Lischer’s insights on rural thought are also extraordinarily valuable. He uncovers the concept of “Gossip” as a form of knowledge (even, I think, an epistemology), and considers how he, as a pastor, can use that “Gossip” for the sake of God’s Kingdom. He reveals the power-structures of committees and sub-committees, of the elders versus the cemetery committee. He observes the tensions of interfering with abusive families, wrestles with his own methods of accomplishing what he feels is right, and, more often than not, discovers that he does not understand how this German farming community actually communicates.
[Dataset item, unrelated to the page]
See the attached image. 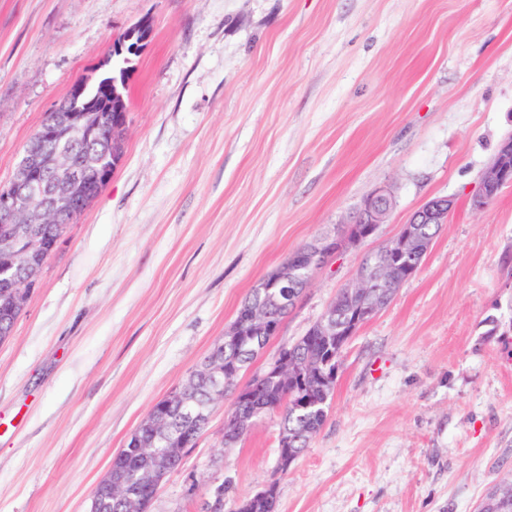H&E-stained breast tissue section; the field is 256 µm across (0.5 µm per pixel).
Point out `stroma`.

If anything, Lischer’s “outsider” view of downstate Illinois rural life helps one to consider any number of “outsider”-“insider” dynamics within churches; and, furthermore, underscores the need to observe traditions and values before moving too quickly in changing them.

 

If Hillbilly Elegy reminded me of the rural world “falling apart” (as I’ve written about before), then Open Secrets encourages me about all the good of rural communities, all the possibility that exist in them, and all the tensions that come with doing effective Christian ministry in that context. In the time since Hannah and I made our pilgrimage to “New Cana,” we have been considering a pastoral opportunity at a church in small-town Illinois. It isn’t a job offer yet — there are, as always, various hurdles to jump over — but we have still, nevertheless, been considering the possibility in a way we hadn’t when we first picked up Open Secrets. As we finished reading Lischer’s memoir last night, I think we both felt a strange sense of preparedness for wherever the Lord is taking us. Lischer’s misadventures in “New Cana” have changed us, equipped us, even prophesied to us, of some new adventure of our own.